8) L’omessa o inadeguata informativa circa i costi del servizio tethering: Vodafone non renderebbe immediatamente percepibile che il servizio di navigazione in modalità hotspot ha un costo “ulteriore” rispetto alla cd. tariffa base. A conferma della supposta scorrettezza della pratica commerciale in questione,  l’Autorità per le Garanzie nelle Comunicazioni ha diffidato Vodafone per aver imposto un pagamento per la fruizione del servizio di connettività ad internet da rete mobile in modalità tethering.

9) L’addebito di penali in caso di recesso da un contratto di abbonamento. Una premessa: se il recesso avviene prima della scadenza del termine minimo di durata del contratto, ma è giustificato dalla non accettazione delle variazioni contrattuali proposte dal gestore, nulla è dovuto dall’utente. Sembrerebbe invece che con Tim, l’attivazione di Tim Special Medium è 5 euro in promozione (da 44 di listino per addebito su carta di credito), ma se si passa ad altro operatore prima di 24 mesi la penale prevista è di 39 euro. Discorso analogo con Wind che prevede una penale di 16 euro per il recesso prima di 24 mesi e con Tre, che richiede 49 euro se si disdice il vincolo di All-In Prime Special anticipatamente. Mentre Vodafone, se la promozione Vodafone Smart viene abbandonata prima di aver ricaricato il conto almeno di 180 euro, richiede come penale 26 euro.

10)  L’addebito di costi di attivazione delle sim nei punti vendita. Tutti gli operatori richiederebbero agli utenti che intendono attivare una sim nei punti vendita, oltre che il costo della scheda (in genere 5 euro), un ulteriore costo una tantum per la sua l’attivazione (prezzo che varia dai 3 ai 5 euro indebitamente richiesto ai consumatori, considerato che l’attivazione sul portale online del gestore è gratuita).

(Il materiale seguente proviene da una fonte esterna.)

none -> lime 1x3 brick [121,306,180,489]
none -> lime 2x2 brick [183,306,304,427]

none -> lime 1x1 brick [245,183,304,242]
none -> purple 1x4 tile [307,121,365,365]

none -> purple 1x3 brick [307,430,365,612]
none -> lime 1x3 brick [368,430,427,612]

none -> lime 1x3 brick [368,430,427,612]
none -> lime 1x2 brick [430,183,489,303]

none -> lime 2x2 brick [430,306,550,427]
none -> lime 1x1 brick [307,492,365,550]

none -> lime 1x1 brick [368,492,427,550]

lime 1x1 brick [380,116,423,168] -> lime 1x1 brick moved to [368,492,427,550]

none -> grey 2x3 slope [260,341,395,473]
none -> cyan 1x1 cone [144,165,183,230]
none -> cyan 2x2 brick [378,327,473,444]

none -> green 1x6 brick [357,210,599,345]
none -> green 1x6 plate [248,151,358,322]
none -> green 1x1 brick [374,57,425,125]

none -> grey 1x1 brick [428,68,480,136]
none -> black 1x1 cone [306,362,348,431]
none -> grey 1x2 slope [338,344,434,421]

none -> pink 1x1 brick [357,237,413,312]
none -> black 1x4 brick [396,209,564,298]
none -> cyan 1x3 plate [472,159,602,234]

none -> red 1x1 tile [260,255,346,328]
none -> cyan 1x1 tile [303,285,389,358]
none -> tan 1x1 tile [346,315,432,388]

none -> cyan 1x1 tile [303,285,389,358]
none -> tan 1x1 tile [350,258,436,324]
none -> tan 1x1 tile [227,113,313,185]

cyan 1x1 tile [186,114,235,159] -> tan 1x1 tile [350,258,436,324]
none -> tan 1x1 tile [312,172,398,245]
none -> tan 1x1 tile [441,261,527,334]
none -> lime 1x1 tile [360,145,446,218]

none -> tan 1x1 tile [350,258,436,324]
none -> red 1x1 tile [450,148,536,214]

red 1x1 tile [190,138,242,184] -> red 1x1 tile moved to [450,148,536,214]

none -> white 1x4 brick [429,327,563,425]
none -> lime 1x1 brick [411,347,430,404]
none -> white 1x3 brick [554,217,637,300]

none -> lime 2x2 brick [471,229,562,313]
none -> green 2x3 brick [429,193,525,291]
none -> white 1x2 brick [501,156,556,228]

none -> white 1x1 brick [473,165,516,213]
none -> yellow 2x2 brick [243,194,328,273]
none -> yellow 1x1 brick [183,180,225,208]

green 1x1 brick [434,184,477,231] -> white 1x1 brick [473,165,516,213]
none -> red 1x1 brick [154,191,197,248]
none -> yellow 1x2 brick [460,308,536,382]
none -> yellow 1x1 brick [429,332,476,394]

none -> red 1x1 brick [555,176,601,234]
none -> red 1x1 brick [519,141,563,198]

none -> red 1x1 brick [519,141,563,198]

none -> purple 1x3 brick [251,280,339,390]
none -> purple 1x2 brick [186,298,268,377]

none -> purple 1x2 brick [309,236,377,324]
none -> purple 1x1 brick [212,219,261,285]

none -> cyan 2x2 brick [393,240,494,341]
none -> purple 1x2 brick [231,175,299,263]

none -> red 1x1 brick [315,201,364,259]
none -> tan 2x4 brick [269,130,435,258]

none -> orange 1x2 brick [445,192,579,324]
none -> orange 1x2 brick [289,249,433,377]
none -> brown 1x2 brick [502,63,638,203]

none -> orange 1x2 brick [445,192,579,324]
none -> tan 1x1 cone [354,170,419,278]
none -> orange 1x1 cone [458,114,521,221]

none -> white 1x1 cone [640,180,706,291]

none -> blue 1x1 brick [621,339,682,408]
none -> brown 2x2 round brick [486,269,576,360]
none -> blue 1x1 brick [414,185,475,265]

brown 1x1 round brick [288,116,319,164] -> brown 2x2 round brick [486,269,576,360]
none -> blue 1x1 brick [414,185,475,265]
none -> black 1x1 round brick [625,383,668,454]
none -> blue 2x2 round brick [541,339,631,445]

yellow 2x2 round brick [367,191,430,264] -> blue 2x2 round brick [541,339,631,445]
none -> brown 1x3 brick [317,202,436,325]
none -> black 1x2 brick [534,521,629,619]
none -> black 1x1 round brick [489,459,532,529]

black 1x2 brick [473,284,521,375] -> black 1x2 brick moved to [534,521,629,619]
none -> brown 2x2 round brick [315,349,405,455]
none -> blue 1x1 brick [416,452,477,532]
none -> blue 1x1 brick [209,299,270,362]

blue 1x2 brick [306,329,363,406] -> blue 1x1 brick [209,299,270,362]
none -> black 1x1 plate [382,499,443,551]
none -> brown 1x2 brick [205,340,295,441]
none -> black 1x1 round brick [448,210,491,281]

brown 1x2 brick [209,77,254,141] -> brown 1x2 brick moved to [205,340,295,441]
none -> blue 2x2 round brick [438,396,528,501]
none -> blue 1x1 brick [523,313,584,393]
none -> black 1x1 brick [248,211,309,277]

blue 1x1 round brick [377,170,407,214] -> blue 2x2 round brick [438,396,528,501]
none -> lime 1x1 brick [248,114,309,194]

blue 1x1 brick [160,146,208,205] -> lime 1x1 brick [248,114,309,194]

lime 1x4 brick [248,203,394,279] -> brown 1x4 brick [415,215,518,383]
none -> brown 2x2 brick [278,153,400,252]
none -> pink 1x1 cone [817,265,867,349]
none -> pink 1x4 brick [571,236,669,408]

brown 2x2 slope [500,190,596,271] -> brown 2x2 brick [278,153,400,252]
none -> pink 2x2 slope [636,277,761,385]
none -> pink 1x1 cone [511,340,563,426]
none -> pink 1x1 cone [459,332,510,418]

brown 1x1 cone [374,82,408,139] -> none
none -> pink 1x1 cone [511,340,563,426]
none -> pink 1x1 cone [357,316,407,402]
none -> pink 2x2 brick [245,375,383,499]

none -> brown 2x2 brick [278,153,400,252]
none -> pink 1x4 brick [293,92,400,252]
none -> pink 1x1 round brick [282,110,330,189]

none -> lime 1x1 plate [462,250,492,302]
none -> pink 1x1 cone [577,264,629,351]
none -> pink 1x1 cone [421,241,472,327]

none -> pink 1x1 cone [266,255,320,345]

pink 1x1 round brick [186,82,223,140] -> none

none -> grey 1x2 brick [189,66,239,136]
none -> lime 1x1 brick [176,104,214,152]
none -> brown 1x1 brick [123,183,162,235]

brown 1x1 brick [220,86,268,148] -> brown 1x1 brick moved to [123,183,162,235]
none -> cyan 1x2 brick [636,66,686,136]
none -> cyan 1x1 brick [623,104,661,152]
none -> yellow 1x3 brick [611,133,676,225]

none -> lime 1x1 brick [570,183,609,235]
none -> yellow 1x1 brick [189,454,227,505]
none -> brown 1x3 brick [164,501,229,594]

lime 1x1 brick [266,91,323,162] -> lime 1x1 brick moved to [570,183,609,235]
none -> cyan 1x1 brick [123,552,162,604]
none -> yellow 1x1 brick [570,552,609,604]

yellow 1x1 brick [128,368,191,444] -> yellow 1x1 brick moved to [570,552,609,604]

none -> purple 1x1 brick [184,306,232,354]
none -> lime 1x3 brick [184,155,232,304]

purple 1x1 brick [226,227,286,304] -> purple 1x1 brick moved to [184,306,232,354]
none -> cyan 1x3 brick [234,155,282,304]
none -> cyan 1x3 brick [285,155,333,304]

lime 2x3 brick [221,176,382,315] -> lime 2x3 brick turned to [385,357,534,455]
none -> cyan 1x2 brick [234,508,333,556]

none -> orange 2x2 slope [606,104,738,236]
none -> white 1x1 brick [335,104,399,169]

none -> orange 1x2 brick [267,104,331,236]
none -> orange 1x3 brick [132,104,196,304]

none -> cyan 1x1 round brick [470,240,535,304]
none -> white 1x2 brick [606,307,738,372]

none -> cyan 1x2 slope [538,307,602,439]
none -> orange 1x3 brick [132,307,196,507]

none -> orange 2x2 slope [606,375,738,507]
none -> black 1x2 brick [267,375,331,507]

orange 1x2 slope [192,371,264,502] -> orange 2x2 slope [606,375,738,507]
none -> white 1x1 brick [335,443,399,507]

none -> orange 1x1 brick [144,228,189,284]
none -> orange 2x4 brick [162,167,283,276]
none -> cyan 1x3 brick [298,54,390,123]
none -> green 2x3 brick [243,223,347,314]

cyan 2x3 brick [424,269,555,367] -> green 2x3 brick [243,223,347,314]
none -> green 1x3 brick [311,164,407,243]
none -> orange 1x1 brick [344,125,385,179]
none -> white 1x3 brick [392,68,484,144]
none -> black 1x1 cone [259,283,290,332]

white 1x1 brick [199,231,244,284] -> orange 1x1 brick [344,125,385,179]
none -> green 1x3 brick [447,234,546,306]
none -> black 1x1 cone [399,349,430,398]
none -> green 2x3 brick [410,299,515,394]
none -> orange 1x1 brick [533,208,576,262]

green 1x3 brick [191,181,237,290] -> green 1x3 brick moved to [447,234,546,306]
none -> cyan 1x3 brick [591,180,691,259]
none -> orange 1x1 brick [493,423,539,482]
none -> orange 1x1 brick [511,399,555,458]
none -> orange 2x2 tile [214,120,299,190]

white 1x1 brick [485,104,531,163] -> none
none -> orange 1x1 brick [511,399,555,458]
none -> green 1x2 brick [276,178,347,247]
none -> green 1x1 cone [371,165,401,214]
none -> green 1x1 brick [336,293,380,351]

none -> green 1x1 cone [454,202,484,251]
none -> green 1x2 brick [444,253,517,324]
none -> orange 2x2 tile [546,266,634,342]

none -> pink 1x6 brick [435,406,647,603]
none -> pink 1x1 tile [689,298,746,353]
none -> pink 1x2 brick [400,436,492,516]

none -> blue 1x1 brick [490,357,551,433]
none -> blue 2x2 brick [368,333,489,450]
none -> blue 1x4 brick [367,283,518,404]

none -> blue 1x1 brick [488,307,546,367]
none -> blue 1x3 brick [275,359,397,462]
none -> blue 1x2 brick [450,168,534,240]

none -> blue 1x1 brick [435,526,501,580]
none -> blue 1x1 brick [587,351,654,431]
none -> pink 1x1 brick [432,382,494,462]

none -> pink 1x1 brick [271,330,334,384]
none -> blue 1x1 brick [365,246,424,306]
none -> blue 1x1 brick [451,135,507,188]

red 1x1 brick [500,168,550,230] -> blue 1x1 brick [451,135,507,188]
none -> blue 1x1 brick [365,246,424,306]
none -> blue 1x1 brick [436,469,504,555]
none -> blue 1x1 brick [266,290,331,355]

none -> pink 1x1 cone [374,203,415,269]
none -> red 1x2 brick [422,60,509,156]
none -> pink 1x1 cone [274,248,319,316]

Fastweb precisa che l’azienda da oltre un anno ha intrapreso una politica commerciale di totale trasparenza nei confronti dei propri clienti: in particolare Fastweb non addebita ai propri clienti, né per il fisso né per il mobile, alcuna delle tipologie di “costo nascosto” citate nell’ambito dell’inchiesta condotta dall’Unione Nazionale dei Consumatori.

L’unico costo addizionale attribuibile a Fastweb tra quelli citati nell’ambito dell’inchiesta è relativo agli 1,81 euro nella categoria “altri costi” e si riferisce al servizio di consegna degli elenchi telefonici. Tale servizio è facoltativo e nel caso in cui il cliente ne fruisca viene addebitato una volta all’anno.   

Inoltre tale voce è perfettamente esplicitata in fattura e dunque identificabile. Fastweb ha deciso peraltro che dall’ 11 giugno 2018 il servizio sarà fornito solo chi ne faccia esplicita richiesta. Si rileva, infine, che nelle scorse settimane la stessa Fastweb ha presentato in AGCOM una propria segnalazione sul tema dei “costi nascosti” applicati dagli altri operatori, ritenendo necessario un intervento del regolatore per imporre una rappresentazione dei prezzi più chiara e trasparente, a tutela degli utenti e delle dinamiche concorrenziali nel mercato.

Fastweb, riservandosi dunque di tutelare in ogni sede opportuna la propria reputazione a fronte delle dichiarazioni fatte circolare oggi, chiede all’Unione Nazionale Consumatori di distinguere nettamente, nell’ambito delle proprie inchieste e delle proprie dichiarazioni, le posizioni degli operatori che mettono in atto pratiche commerciali virtuose rispetto a meccanismi generalizzati del mercato.